- Items taken from a data source -
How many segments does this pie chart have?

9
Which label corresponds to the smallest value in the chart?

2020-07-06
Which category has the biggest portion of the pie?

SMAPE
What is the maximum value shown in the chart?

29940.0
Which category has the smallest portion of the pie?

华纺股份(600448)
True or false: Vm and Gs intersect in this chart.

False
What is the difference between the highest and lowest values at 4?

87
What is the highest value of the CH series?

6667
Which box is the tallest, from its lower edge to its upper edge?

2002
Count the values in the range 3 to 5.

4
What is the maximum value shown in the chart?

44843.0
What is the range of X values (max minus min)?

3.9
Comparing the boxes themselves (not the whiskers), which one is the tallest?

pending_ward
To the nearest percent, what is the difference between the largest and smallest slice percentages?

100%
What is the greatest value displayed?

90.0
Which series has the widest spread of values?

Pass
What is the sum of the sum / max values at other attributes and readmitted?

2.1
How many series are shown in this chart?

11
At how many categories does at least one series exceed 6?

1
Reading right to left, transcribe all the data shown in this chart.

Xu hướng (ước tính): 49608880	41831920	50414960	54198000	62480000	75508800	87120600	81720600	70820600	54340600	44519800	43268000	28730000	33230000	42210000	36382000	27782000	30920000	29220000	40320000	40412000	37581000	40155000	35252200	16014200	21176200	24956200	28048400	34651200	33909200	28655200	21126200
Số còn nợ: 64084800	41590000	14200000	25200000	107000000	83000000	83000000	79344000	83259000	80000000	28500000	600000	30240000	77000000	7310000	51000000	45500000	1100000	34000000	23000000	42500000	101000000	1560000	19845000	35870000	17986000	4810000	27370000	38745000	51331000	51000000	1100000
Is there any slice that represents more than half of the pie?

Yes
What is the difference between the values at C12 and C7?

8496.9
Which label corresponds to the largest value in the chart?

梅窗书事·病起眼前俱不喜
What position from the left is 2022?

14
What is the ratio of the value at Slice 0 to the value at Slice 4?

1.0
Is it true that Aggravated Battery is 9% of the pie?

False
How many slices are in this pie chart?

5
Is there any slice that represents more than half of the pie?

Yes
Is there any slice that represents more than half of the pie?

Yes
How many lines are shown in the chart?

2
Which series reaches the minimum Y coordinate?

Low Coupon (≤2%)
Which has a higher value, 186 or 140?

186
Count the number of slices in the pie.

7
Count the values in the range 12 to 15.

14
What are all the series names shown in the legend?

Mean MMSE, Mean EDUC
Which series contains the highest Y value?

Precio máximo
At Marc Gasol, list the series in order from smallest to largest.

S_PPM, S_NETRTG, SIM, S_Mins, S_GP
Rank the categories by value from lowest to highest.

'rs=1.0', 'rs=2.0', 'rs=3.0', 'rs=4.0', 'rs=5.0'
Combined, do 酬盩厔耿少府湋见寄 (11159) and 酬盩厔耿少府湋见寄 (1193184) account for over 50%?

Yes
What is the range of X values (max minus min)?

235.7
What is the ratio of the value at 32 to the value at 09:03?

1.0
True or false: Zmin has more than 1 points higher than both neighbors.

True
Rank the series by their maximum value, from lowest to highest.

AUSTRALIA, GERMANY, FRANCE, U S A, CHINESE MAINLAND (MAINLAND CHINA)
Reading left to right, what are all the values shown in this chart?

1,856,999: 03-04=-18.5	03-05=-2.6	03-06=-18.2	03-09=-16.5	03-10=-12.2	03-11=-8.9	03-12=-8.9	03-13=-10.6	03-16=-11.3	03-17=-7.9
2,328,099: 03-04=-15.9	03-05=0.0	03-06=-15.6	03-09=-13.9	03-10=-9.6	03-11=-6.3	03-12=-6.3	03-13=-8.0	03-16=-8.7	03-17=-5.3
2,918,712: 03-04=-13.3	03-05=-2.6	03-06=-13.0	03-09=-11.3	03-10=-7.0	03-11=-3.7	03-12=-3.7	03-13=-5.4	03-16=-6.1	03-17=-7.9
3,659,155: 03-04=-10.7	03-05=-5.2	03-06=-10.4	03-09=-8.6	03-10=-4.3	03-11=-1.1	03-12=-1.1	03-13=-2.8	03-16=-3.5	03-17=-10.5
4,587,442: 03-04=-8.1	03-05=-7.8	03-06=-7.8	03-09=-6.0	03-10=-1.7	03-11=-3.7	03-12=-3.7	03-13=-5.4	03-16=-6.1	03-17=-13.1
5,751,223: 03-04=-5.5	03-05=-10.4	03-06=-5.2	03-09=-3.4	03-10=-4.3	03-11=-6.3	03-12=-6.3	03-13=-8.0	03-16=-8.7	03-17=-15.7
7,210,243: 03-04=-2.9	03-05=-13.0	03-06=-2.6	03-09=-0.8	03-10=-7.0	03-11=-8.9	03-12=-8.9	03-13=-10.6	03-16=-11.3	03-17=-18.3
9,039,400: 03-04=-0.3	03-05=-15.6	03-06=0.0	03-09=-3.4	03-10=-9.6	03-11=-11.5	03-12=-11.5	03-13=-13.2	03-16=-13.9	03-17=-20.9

- Your assignment -
From the data above, copy out each line containing the string "lowest". Case counts, so match it only where the capitalization is the same.

- Task response -
What is the difference between the highest and lowest values at 4?
Rank the categories by value from lowest to highest.
Rank the series by their maximum value, from lowest to highest.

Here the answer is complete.